Germany’s Social Democrats seized on the verdict as the latest poll showed them trailing Merkel’s party bloc by 15 percentage points ahead of a national election on Sept. 24.

It’s “a resounding slap in the face” for Merkel’s second-term coalition with the Free Democrats, Environment Minister Barbara Hendricks, a Social Democrat, said in a statement. “The fact that this bungle still pays off for the nuclear operators years later makes the verdict of the Federal Constitutional Court a colossal irritation.”

As the court ordered the government to reimburse utilities, Merkel and Finance Minister Wolfgang Schaeuble were left to fill a hole of 6.3 billion euros ($7.1 billion) plus interest in an election-year budget they promised to balance for the fourth time in a row.

Pent-Up Problem

“This was a problem waiting to bounce back on Merkel,” Claudia Kemfert, an economist at the German Institute for Economic Research in Berlin, said by phone. It’s a “costly, embarrassing error” that’s “a blemish on her fiscal and energy legacy,” Kemfert said.

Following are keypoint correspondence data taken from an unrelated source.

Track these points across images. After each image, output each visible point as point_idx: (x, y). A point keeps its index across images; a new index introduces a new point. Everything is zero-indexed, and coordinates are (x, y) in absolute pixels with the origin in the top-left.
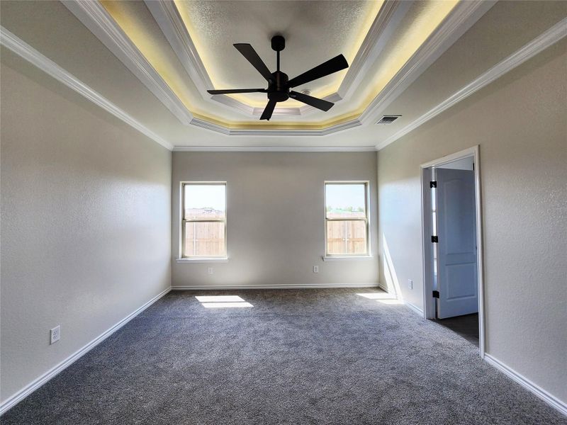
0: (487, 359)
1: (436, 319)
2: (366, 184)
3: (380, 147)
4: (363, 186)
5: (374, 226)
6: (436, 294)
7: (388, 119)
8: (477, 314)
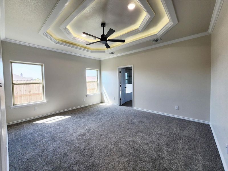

Asked about the fiscal impact, Merkel told reporters in Berlin on Wednesday that “the big goals are not in danger.” The balanced-budget goal remains valid and new borrowing or a supplementary budget won’t be needed, Finance Ministry spokesman Juerg Weissgerber said.

Merkel introduced the nuclear-fuel tax in January 2011 with the blunt reasoning -- stated in the bill’s preamble -- that the government needed the money after boosting spending during the financial crisis of 2008-2009. Some of the revenue was earmarked for repairing a leaking underground nuclear-waste site.

‘Poorly Advised’

Two months later, the Fukushima disaster prompted Merkel’s U-turn. Her Christian Democrat-led bloc and the Free Democrats legislated the shutdown of all German nuclear power plants by 2022, shifting the focus to getting utilities to pay for decommissioning costs. Some 6.28 billion euros in levies were paid by the companies from 2011 to 2016, according to Finance Ministry data.

“If Merkel had told consumers back then, ‘We’re using this money to cut your electricity costs and to help to dispose of nuclear waste safely then it’s hard to take issue with that,” Kemfert said. “But using the money to resuscitate the budget and even saying so shows how poorly advised she was.”